EXCERPTED TEXT.
The study shows that, as of mid-May 2020, São Paulo’s Rt remained above 1, implying the first peak had not been contained under then-current SD and protection levels. The model indicates that increasing adherence to protective behaviors (facemasks, hand hygiene, distancing, avoiding crowds) to 65–70% can control the first peak even without additional ICU capacity or treatment improvements. Alternatively, brief stringent SD (e.g., 75% lockdown) could suppress the first peak but risks a large second peak if lifted too early or if protection declines. To avoid a second wave, the analysis identifies a stepping-down SD strategy with an 80-day window as optimal, outperforming constant and intermittent strategies by reducing critical cases over ICU thresholds and overall SD burden. This approach allows limited transmission that builds immunity without overwhelming healthcare resources and reduces the total time under SD. Elevated protection levels can substitute for higher SD magnitudes, offering potential economic and psychological benefits. Conversely, reductions in protection can precipitate a second peak that surpasses ICU capacity, increasing mortality risk due to strained healthcare systems. The findings underscore the central role of personal protection in pandemic control, especially where testing and contact tracing capacity are constrained. While focused on São Paulo, the framework is applicable to other regions.

DATASET.
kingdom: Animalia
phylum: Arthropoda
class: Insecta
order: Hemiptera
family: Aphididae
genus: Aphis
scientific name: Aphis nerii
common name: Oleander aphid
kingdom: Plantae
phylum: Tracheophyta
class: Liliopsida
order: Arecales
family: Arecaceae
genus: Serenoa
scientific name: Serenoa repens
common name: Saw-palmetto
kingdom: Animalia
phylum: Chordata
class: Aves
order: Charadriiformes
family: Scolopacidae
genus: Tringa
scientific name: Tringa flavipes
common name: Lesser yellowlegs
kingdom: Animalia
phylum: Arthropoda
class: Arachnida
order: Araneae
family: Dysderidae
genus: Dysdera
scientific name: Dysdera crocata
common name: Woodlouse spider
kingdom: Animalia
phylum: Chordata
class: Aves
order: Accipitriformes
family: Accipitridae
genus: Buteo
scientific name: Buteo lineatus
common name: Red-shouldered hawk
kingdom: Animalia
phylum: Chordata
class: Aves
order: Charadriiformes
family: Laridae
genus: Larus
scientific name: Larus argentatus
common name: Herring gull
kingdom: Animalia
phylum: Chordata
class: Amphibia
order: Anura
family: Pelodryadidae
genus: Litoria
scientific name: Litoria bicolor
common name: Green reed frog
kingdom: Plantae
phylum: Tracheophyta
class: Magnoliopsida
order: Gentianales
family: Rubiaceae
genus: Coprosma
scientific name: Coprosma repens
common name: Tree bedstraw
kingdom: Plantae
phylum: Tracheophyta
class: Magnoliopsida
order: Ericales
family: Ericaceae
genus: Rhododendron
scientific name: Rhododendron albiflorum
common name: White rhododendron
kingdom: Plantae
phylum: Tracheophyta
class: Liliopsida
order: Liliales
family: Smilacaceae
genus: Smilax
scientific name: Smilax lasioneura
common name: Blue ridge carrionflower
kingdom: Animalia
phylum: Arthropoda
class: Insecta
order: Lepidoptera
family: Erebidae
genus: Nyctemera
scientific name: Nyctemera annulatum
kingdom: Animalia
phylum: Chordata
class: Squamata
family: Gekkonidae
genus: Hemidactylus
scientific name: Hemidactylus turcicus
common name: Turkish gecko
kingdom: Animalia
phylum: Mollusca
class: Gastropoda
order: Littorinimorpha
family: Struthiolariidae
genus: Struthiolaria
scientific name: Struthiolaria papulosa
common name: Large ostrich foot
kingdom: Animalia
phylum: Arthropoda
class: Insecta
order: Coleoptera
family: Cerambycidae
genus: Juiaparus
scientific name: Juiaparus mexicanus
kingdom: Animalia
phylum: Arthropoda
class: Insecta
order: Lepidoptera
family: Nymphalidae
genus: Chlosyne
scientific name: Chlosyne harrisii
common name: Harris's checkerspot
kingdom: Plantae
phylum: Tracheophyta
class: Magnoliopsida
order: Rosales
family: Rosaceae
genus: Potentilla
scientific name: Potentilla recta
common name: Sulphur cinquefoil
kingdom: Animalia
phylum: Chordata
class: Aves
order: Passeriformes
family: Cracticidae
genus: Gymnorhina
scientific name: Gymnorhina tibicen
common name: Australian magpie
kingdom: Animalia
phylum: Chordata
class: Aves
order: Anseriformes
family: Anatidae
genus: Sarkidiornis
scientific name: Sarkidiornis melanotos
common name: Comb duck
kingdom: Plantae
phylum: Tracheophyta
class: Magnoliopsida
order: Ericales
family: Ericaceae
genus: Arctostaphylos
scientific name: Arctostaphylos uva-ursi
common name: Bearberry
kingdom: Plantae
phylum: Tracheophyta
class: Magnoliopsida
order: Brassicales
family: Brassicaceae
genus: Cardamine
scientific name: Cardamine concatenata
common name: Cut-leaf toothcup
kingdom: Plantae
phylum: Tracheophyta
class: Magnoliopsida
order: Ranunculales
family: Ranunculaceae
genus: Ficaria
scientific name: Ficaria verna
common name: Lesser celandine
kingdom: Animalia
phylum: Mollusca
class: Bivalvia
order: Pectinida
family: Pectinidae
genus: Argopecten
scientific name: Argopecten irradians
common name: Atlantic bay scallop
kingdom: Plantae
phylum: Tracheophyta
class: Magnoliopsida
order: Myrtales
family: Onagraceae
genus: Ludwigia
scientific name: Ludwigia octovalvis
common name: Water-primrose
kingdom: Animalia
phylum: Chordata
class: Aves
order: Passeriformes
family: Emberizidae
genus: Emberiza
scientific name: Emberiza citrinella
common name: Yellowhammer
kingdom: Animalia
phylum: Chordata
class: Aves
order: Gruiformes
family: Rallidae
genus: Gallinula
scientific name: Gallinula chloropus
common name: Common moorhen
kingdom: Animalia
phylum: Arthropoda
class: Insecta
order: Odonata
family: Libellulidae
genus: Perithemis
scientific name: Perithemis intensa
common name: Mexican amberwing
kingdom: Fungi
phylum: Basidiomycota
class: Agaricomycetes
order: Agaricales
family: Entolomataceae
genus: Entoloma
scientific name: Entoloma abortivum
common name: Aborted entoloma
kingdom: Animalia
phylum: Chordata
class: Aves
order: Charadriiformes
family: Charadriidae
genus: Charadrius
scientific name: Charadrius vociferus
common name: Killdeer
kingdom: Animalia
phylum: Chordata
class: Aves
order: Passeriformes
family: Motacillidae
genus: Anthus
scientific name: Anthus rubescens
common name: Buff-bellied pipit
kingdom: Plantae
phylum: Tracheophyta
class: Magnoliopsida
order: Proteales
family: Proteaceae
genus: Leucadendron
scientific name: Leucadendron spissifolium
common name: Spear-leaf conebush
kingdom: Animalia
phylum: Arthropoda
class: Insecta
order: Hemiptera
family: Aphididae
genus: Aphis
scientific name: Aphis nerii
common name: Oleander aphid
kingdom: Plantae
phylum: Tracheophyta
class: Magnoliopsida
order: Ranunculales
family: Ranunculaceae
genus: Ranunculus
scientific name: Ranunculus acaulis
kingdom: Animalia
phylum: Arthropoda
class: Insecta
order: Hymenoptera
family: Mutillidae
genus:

REQUIRED ACTIONS.
1. According to the São Paulo epidemic modeling text, what level of adherence to protective behaviors can control the first peak?
2. Continue the São Paulo epidemic modeling text from its last sentence.

TASK RESULTS.
1. Adherence of 65–70%.

2.
A multi-objective optimization of an extended SEIR (SUEIHCDR) model indicates that a stepping-down social distancing strategy with 60–80-day windows, particularly 80 days, is optimal for São Paulo to control the first peak and prevent a second peak. Achieving and maintaining high protection adherence (approximately 65–70%)—an increase of 5–10% over observed levels—enables reducing SD over time while keeping critical cases within ICU capacity. Compared with intermittent and constant SD, stepping-down significantly decreases ICU exceedance and overall SD time. The approach is generalizable to other locales, and the results highlight that strengthening protective behaviors may be the most effective and sustainable means to manage COVID-19 transmission. Future work should test this framework in other settings and integrate evolving treatment, vaccination, and resource capacity data.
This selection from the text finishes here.